Extracted records:
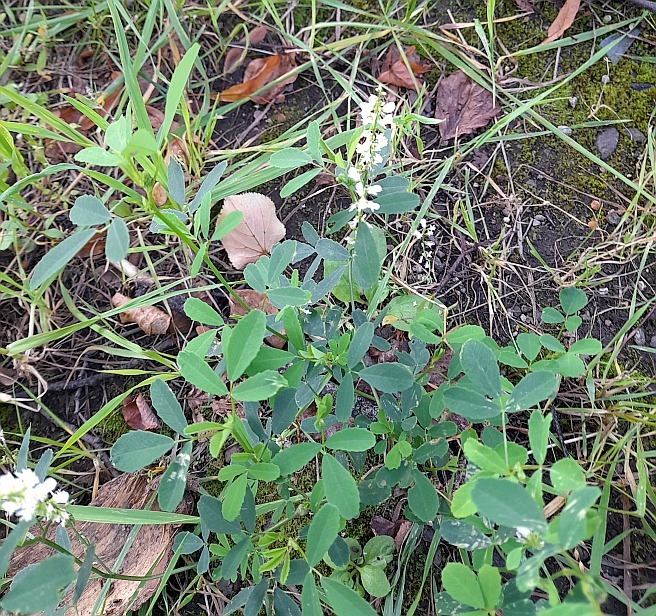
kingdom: Plantae
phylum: Tracheophyta
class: Magnoliopsida
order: Fabales
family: Fabaceae
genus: Melilotus
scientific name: Melilotus albus
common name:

• _Your task_
Reproduce every classification line in the data above word for word, leaving out the pictures.

• _Task response_
kingdom: Plantae
phylum: Tracheophyta
class: Magnoliopsida
order: Fabales
family: Fabaceae
genus: Melilotus
scientific name: Melilotus albus
common name:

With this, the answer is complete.